Groeneveld: There are a couple of things. Medicare has to take into account more than the price differential when making coverage decisions for new technologies. Also, more than half of the DES that Medicare covered were used off-label. Maybe the next generation of coverage decisions needs to be more circumscribed, much more in line with coverage with evidence development, where Medicare agrees to cover these but with the requirement for more real-world data that shows taxpayers are getting their money's worth.

CVB: Is there any way to know in advance which technologies will have an amplification effect?

Groeneveld: It's hard to know that in advance. In the world of interventional cardiology, the technologies that have behaved like ICDs in terms of being more in line with projected costs have been few and those that have behaved more like DES have been ample. One of the reasons why DES have proliferated widely is because it's really easy to use them. There was very little difference in terms of technique between delivering a DES versus a bare-metal stent.

On the one hand, it's not possible to predict perfectly what will happen with new technologies. On the other hand, it's easy to say there are not a lot of roadblocks to prevent DES from being used far afield. Back when the coverage decision was being debated in 2002, one could probably guess that off-label use was going to be an issue, but they probably did not anticipate it would be such a huge issue.

There are some things that could have put into place. In fact, the coverage decisions for DES that other countries, such as Canada and the U.K., have put into place mandate payment only to the extent that they demonstrated actual clinical benefit in the trials. It's evidence-based coverage.

CVB: Another AHA study you presented, a poster, showed ICDs have been underutilized among HF patients in the years following issuance of guidelines recommending use of primary prevention ICDs for selected systolic HF patients and that this has resulted in a significant excess in mortality. Wouldn't the increased use of these devices result in an overall increased cost impact to healthcare spending?

Groeneveld: Here is a technology that has shown clinical benefit and which seems to cost the amount we projected—and is probably not being used as frequently off-label. Unfortunately, it's on the opposite side of the technology coin, which is to say there are probably many patients whose lives would be saved if they had ICDs, but they are not getting them for one reason or another.

CVB: Do you have any theories on why that is?

Groeneveld: It turns out that many patients who get DES have no idea they have stents inside them. They signed a consent form, but that's just something a cardiologist does inside your heart. It's amazing how many patients who have had the procedure done and have no idea there is something inside their coronary arteries. They are surprised. We get people to consent, we tell them all about it and it just doesn't sink in.
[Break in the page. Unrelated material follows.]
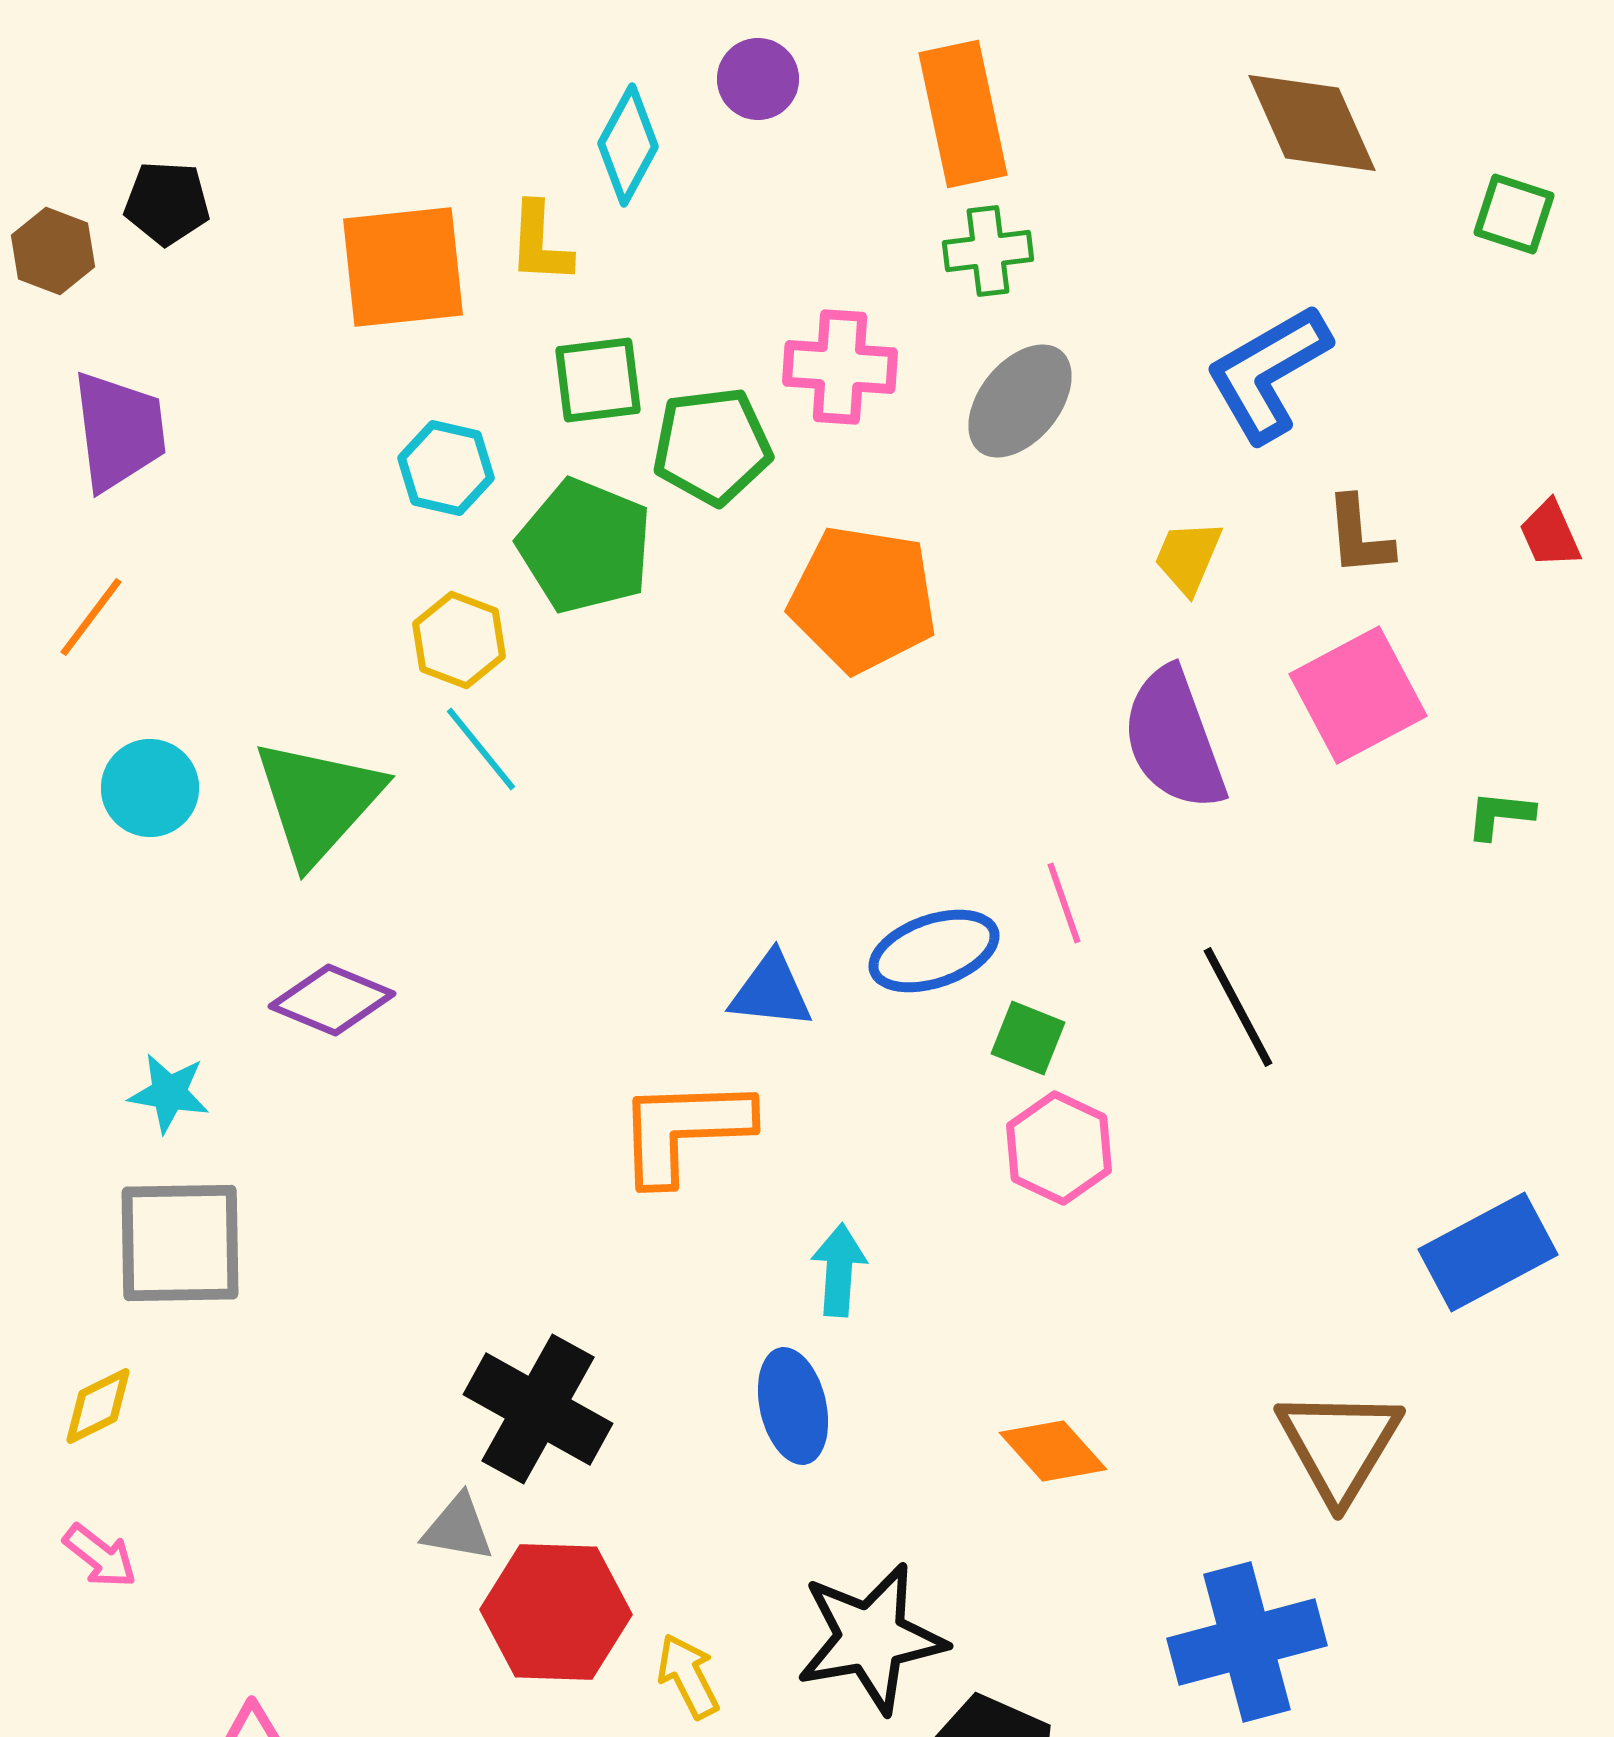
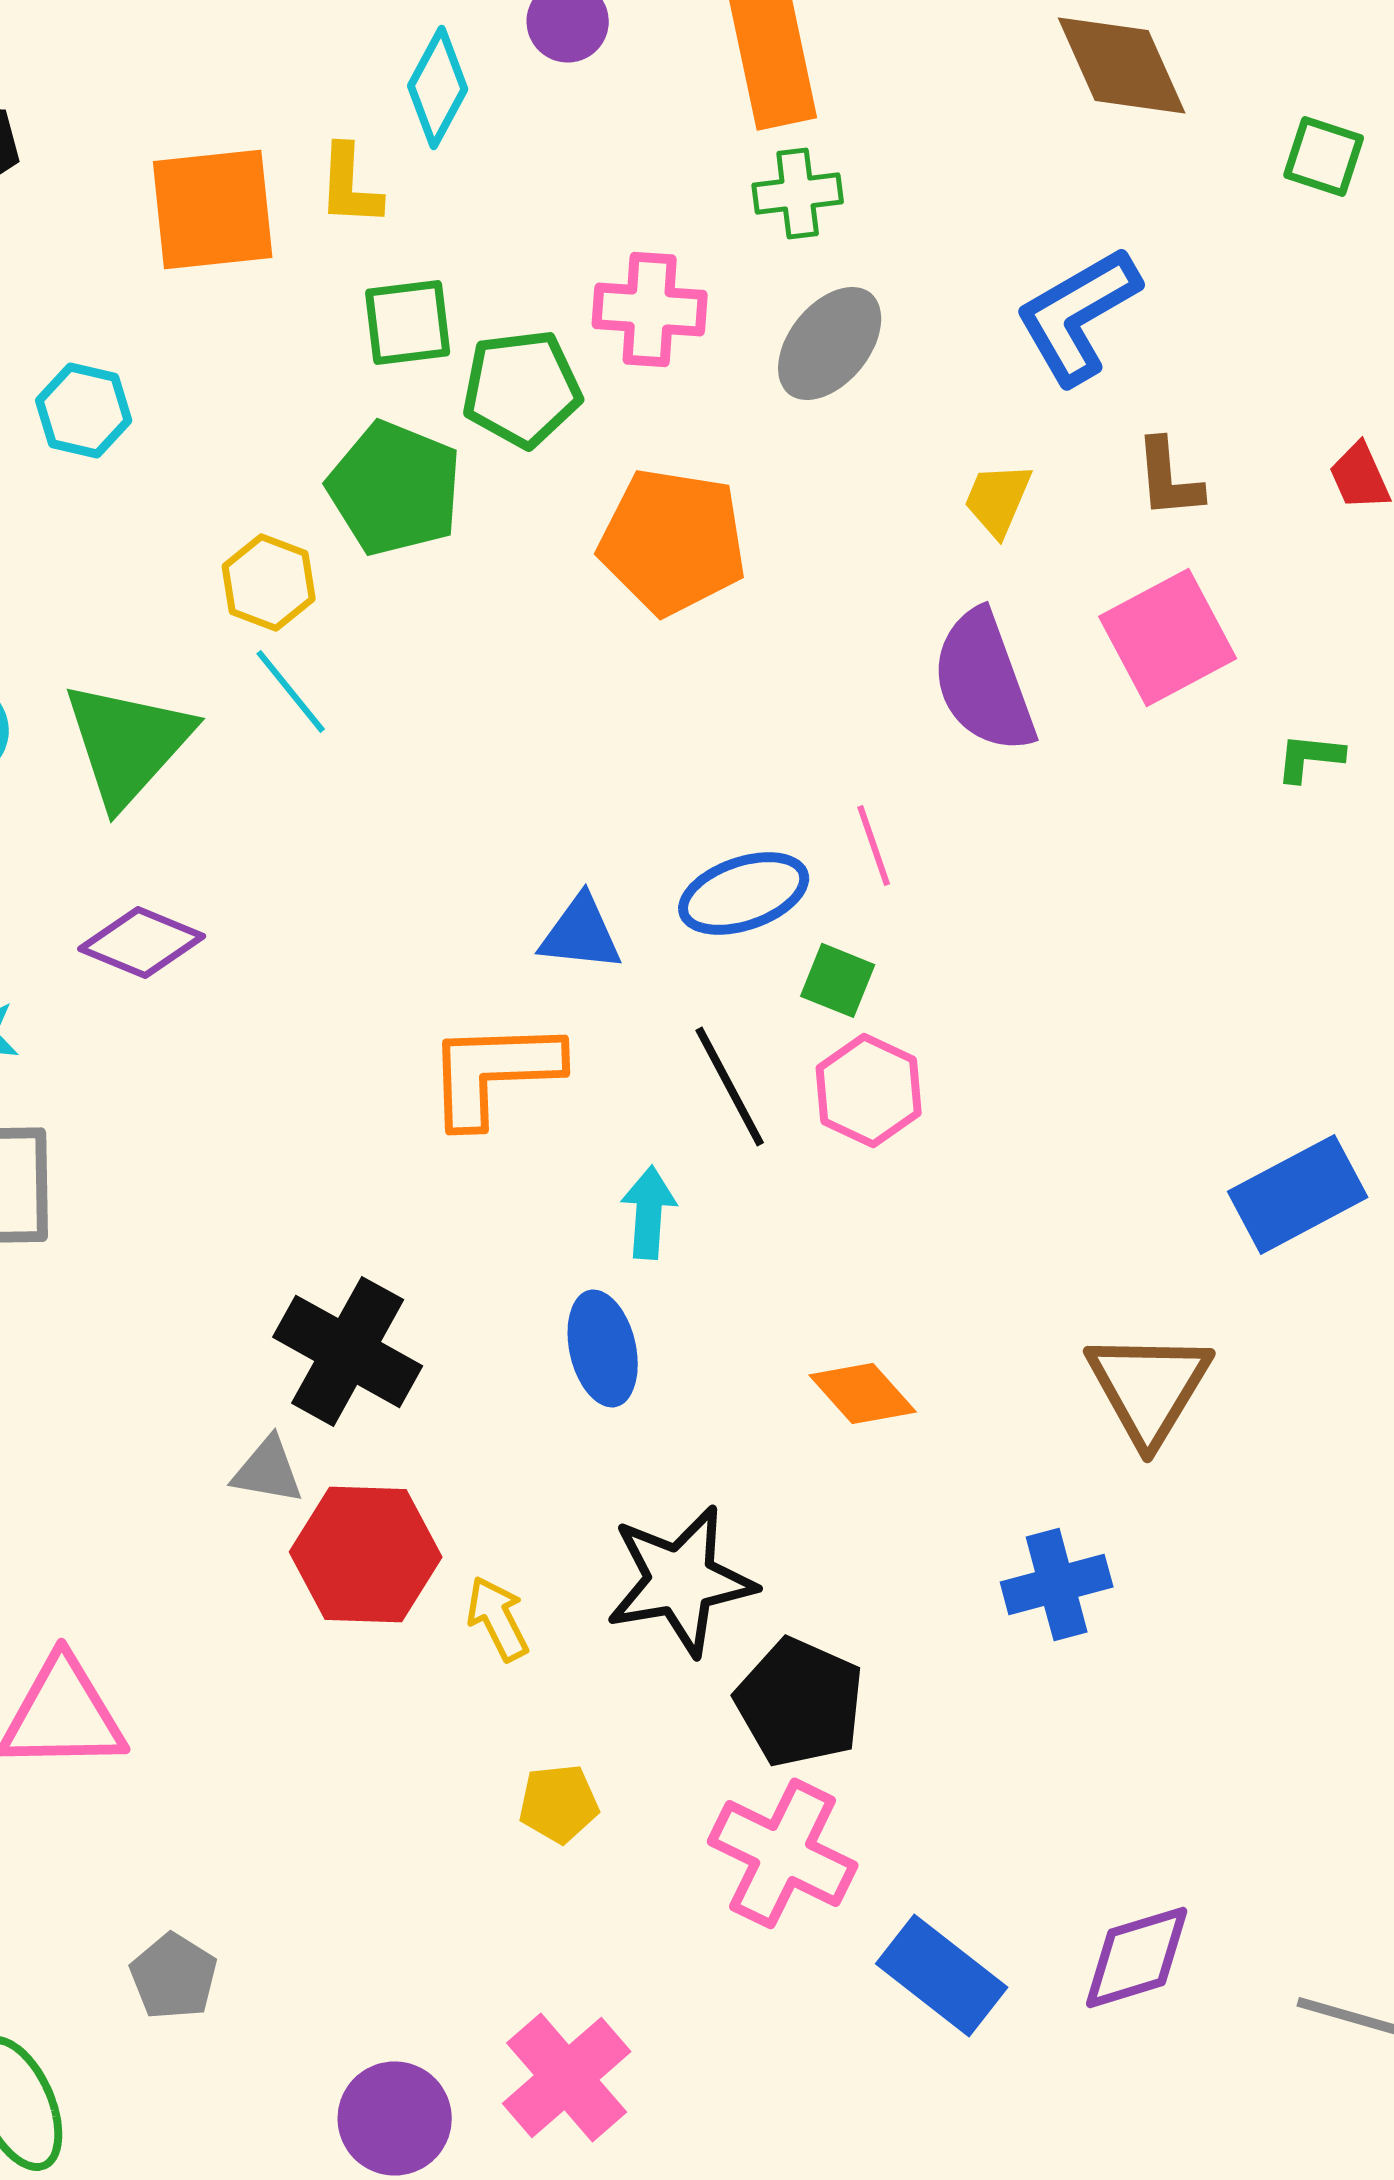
cyan hexagon: (446, 468) -> (84, 410), moved
black line: (1238, 1007) -> (730, 1086), moved
blue cross: (1247, 1642) -> (1057, 1584), size x0.7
Conversely, it's pretty hard to not know you have an ICD inside you. Patients know it will shock them. It turns out this type of thinking is the critical element. For whatever reason, patients, primary care physicians and cardiologists have hesitated to go the route of device care even in patients where it's entirely appropriate because of inhibitions to having a box sitting in your chest that will shock your heart. That would be my guess. There are probably other issues such as access to providers who do these types of procedures.

Our poster findings suggest that the areas in the country that have implanted these devices more frequently have lower rates of mortality in the HF population. No surprise, we think the device works. If the device is used more frequently in patients with systolic HF, lives are saved. The take home message from both studies is that if we're going to develop technology to save lives, we should use it, especially if the costs are coming in about what we expect and those costs are reasonable given the benefits we project are going to occur. Primary prevention ICDs are a reasonable deal. It's very ironic in a sense that our DES message is that there is a lot of money being spent on a therapy that has marginal, if any, benefit in a vast number of patients. The flip side is we're not doing enough to treat patients whose lives would be saved if they had an ICD.